**Request**
Count the lines in the data below where the string "https" occurs, please, and give the number alone.

+++ The records +++

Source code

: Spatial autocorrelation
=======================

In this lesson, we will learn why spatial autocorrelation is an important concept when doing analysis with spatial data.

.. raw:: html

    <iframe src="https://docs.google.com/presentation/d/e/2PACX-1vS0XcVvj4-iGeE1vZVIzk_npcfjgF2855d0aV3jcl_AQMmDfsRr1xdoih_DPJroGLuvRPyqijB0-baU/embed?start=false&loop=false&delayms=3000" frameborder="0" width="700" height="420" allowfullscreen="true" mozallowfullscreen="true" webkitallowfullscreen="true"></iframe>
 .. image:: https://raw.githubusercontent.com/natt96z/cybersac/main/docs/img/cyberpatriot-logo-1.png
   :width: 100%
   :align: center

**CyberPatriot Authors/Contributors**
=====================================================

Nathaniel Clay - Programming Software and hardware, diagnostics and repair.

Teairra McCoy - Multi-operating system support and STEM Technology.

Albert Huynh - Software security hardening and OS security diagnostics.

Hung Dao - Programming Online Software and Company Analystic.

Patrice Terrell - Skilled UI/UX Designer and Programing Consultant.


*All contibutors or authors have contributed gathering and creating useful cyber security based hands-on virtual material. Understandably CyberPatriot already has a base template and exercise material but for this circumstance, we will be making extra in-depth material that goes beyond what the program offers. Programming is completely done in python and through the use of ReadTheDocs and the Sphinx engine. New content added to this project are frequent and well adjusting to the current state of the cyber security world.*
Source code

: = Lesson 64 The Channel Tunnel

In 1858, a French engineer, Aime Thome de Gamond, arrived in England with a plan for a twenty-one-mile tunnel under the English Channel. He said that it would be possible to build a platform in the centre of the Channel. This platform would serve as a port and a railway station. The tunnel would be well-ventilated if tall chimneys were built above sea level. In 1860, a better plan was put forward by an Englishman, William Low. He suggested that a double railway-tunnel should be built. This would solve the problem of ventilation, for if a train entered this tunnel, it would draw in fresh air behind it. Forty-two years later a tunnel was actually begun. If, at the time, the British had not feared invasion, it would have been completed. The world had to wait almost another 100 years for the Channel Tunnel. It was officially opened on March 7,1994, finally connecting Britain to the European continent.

+++

**Output**
2